TASK OBJECTIVE:
Please transcribe the listing below in full and word for word, without its pictures.

DATA TO EXAMINE:
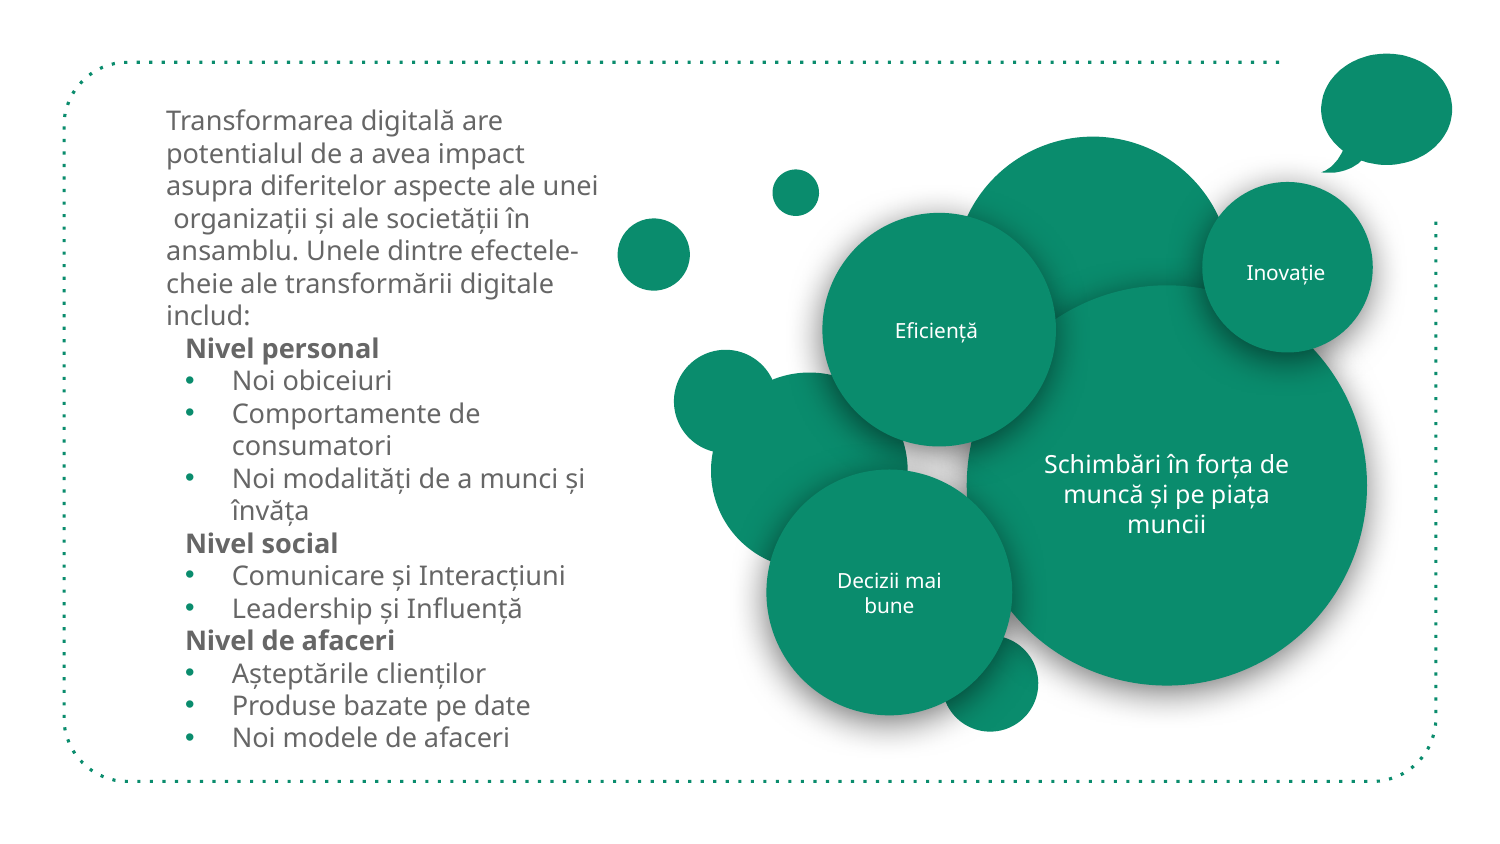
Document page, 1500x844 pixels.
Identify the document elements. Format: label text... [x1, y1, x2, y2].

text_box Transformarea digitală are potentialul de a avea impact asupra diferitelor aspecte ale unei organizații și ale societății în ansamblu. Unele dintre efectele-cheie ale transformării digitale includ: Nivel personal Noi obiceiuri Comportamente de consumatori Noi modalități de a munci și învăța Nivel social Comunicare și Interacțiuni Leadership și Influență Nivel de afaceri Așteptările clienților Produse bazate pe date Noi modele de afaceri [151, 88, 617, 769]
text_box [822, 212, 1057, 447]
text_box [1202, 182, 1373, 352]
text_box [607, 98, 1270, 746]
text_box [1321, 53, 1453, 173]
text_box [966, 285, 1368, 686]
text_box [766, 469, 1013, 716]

TASK ANSWER:
Document page, 1500x844 pixels.
Identify the document elements. Format: label text... [x1, y1, x2, y2].

text_box Transformarea digitală are potentialul de a avea impact asupra diferitelor aspecte ale unei organizații și ale societății în ansamblu. Unele dintre efectele-cheie ale transformării digitale includ: Nivel personal Noi obiceiuri Comportamente de consumatori Noi modalități de a munci și învăța Nivel social Comunicare și Interacțiuni Leadership și Influență Nivel de afaceri Așteptările clienților Produse bazate pe date Noi modele de afaceri [151, 88, 617, 769]
text_box [822, 212, 1057, 447]
text_box [1202, 182, 1373, 352]
text_box [607, 98, 1270, 746]
text_box [1321, 53, 1453, 173]
text_box [966, 285, 1368, 686]
text_box [766, 469, 1013, 716]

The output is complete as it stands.